If you could snap your fingers and have your ship moving at any speed, the speed wouldn't make a difference for the crew. In free fall in vacuum, there's no difference between eight miles per hour and eight million miles per hour.
However you can't snap your fingers and be moving at any speed, you need to accelerate. The speeds at which interplanetary travel would take several days or hours are so high that even accelerating constantly would mean exerting dozens of Gs on the crew for the entire trip. This is obviously bad.
You really only have two solutions. One is to allow for longer trip times and deal with that. The other is to shrink your solar system, put it around a low mass red dwarf for example, or better yet instead of a planet make your setting a large habitable moon orbiting a gas giant. That way you can have other large moons, many captured asteroid moons, and even a large planetary ring system to use.
Leo Turner
That's true for a regular gravity slingshot, but not true for an Oberth maneuver, in which you burn your rockets at maximum just as you swing past a planet, to amplify the effect. That might have been what the movie was showing.
Juan Butler
How about Kalgash?
Jordan Thomas
Yep, the entire system is tiny, and all seven planets are about as big as Earth. The star is about as big as Jupiter. It's so comfy.
Leo Edwards
>space lift
they are a meme mate
Anthony James
Even then you only feel the force exerted by your engines. That force feels the same to you whether you're deep inside a gravity well or far off in interplanetary space.
Elijah Myers
what is wrong with ksp?
the orbital physics seem legit
Ian Evans
Not that guy, Ksp is past its golden age but it's still the best 'realistic' space game where you actually build rockets.
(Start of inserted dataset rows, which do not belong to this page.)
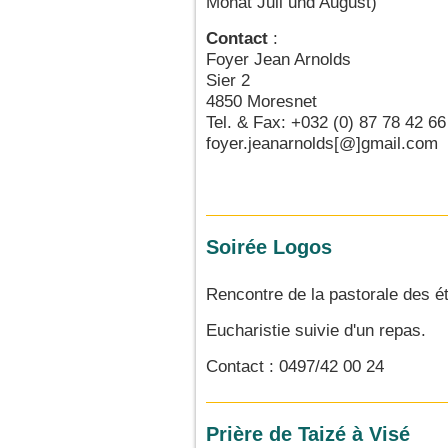
Monat Juli und August)
Contact
:
Foyer Jean Arnolds
Sier 2
4850 Moresnet
Tel. & Fax: +032 (0) 87 78 42 66
foyer.jeanarnolds[@]gmail.com
Soirée Logos
Rencontre de la pastorale des é
Eucharistie suivie d'un repas.
Contact : 0497/42 00 24
Prière de Taizé à Visé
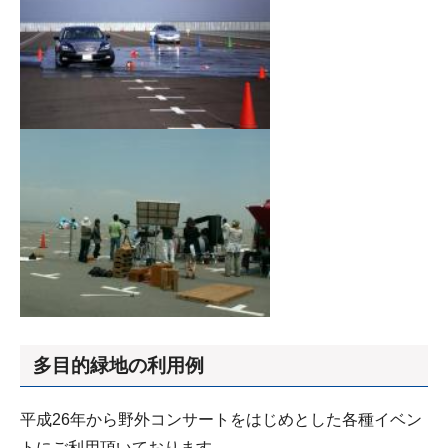
多目的緑地の利用例
平成26年から野外コンサートをはじめとした各種イベン
トにご利用頂いております。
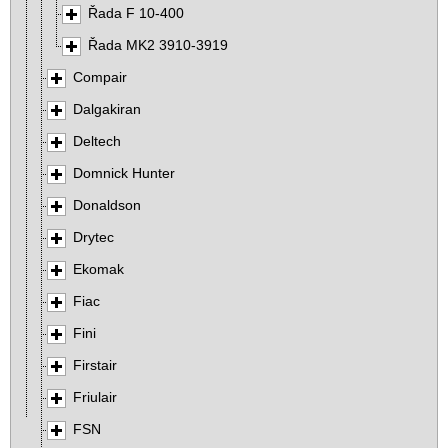
Řada F 10-400
Řada MK2 3910-3919
Compair
Dalgakiran
Deltech
Domnick Hunter
Donaldson
Drytec
Ekomak
Fiac
Fini
Firstair
Friulair
FSN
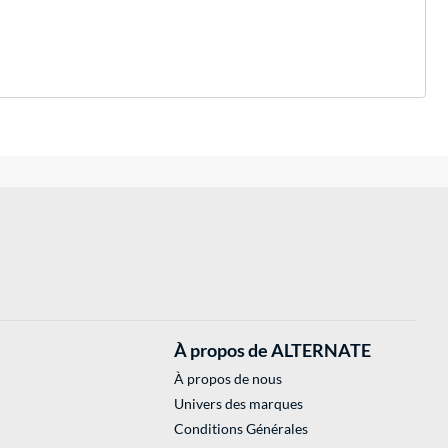
À propos de ALTERNATE
À propos de nous
Univers des marques
Conditions Générales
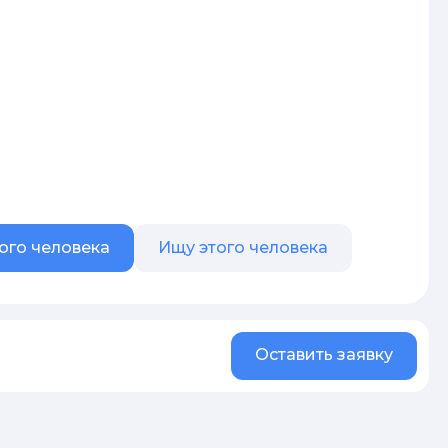
ого человека
Ищу этого человека
Оставить заявку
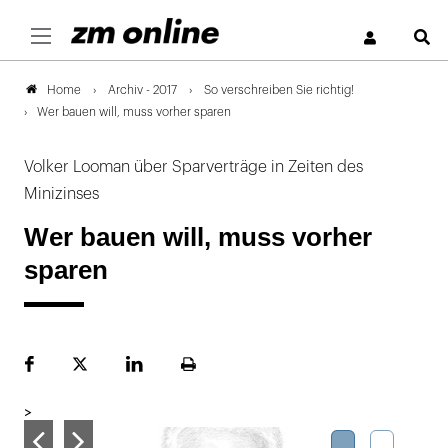
S
Archiv - 2017
So verschreiben Sie richtig!
Home
Wer bauen will, muss vorher sparen
Volker Looman über Sparverträge in Zeiten des
Minizinses
Wer bauen will, muss vorher
sparen
Facebook
Plattform
LinekdIn
Seite
X
ausdrucken
>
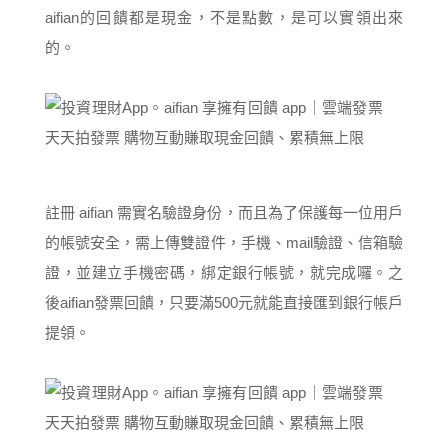
aifian的回饋都是現金，不是點數，是可以實領出來
的。
註冊 aifian 需實名驗證身份，而且為了保護每一位用戶
的帳號安全，需上傳雙證件，手機、mail驗證、信箱驗
證，並建立手機密碼，綁定銀行帳號，就完成囉。之
後aifian發票回饋，只要滿500元就能直接匯到銀行帳戶
提領。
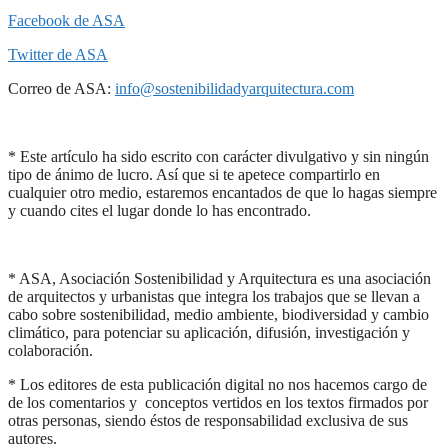
Facebook de ASA
Twitter de ASA
Correo de ASA:
info@sostenibilidadyarquitectura.com
* Este artículo ha sido escrito con carácter divulgativo y sin ningún
tipo de ánimo de lucro. Así que si te apetece compartirlo en
cualquier otro medio, estaremos encantados de que lo hagas siempre
y cuando cites el lugar donde lo has encontrado.
* ASA, Asociación Sostenibilidad y Arquitectura es una asociación
de arquitectos y urbanistas que integra los trabajos que se llevan a
cabo sobre sostenibilidad, medio ambiente, biodiversidad y cambio
climático, para potenciar su aplicación, difusión, investigación y
colaboración.
* Los editores de esta publicación digital no nos hacemos cargo de
de los comentarios y conceptos vertidos en los textos firmados por
otras personas, siendo éstos de responsabilidad exclusiva de sus
autores.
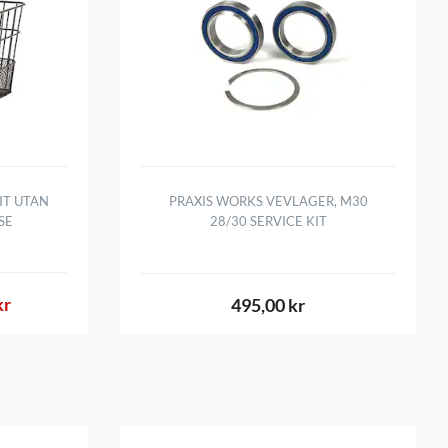
IT UTAN
PRAXIS WORKS VEVLAGER, M30
SE
28/30 SERVICE KIT
kr
495,00 kr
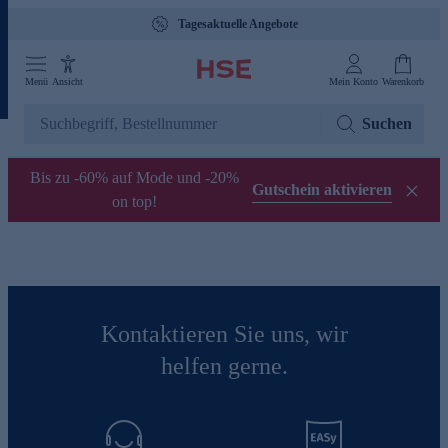
Tagesaktuelle Angebote
Menü
Ansicht
Mein Konto
Warenkorb
Suchen
Bis zu -60% auf Mode und -20%
Gutschein aktivieren
on top!
Kontaktieren Sie uns, wir
helfen gerne.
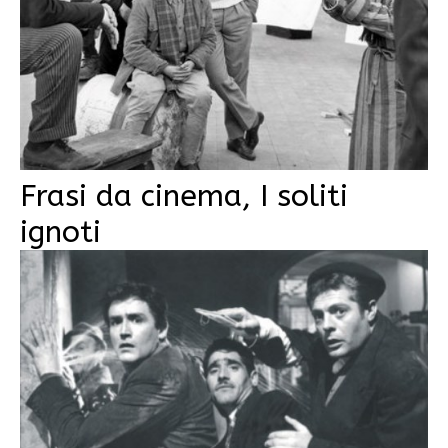
Frasi da cinema, I soliti
ignoti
Orbital mechanics in Ksp are hugely simplified because of the use of rigid spheres of influence, but the difference compared to real life is not so huge that it makes much of a difference unless you're planning on doing anything to do with Lagrange points.
Easton Foster
>space game where you actually build rockets.
You don't build rockets in ksp?
Have you ever tried rss+ro+real fuels?
Eli Kelly
Yes, my current install is a full realistic progression/realism overhaul/RSS setup.
You do build rockets in stock Ksp, it's just greatly simplified. In RP-0 you're just more involved with the finer details of launch vehicle construction.